The Role of Natural Organic Matter in the Degradation of Phenolic Pollutants by Sulfate Radical Oxidation: Radical Scavenging vs Reduction

Abstract

Dissolved natural organic matter (NOM) significantly influences the performance of water treatment processes. It is generally recognized that NOM acts as a radical scavenger, thus inhibiting the degradation of organic pollutants in advanced oxidation processes (AOPs). This study examined the impacts of 8 different NOM isolates on the degradation of 4-chlorophenol (CP), a representative phenolic pollutant, in sulfate radical (SO₄^•–)-based AOPs. We developed an improved probe method to measure the steady-state concentration of SO₄^•– ([SO₄^•–]_ss) in both the absence and presence of NOM. Results show that adding 1.00 mg_C L^–1 NOM resulted in only a 1.3–3.4% decrease in [SO₄^•–]_ss. However, the apparent rate constants of CP degradation decreased by 76–88%. This discrepancy indicates that radical scavenging cannot be the primary mechanism for observed inhibition.

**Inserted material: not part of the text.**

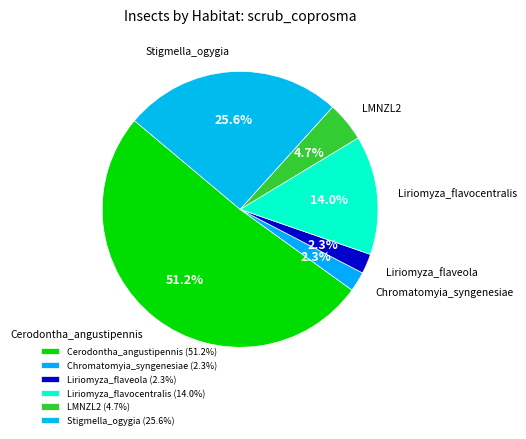

Is it true that LMNZL2 is 5% of the pie?

True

We proposed NOM primarily acts as a reducing agent, reacting with the phenoxy radical intermediates generated from the single-electron oxidation of CP by SO₄^•–. Based on this hypothesis, we developed and validated a kinetic model using experimental data. The reductive capacity of NOM, as determined by the kinetic model, correlates positively with its electron-donating capacity. These findings enhance the understanding of NOM’s role in SO₄^•–-based AOPs and provide a foundation for developing strategies to mitigate its adverse effects.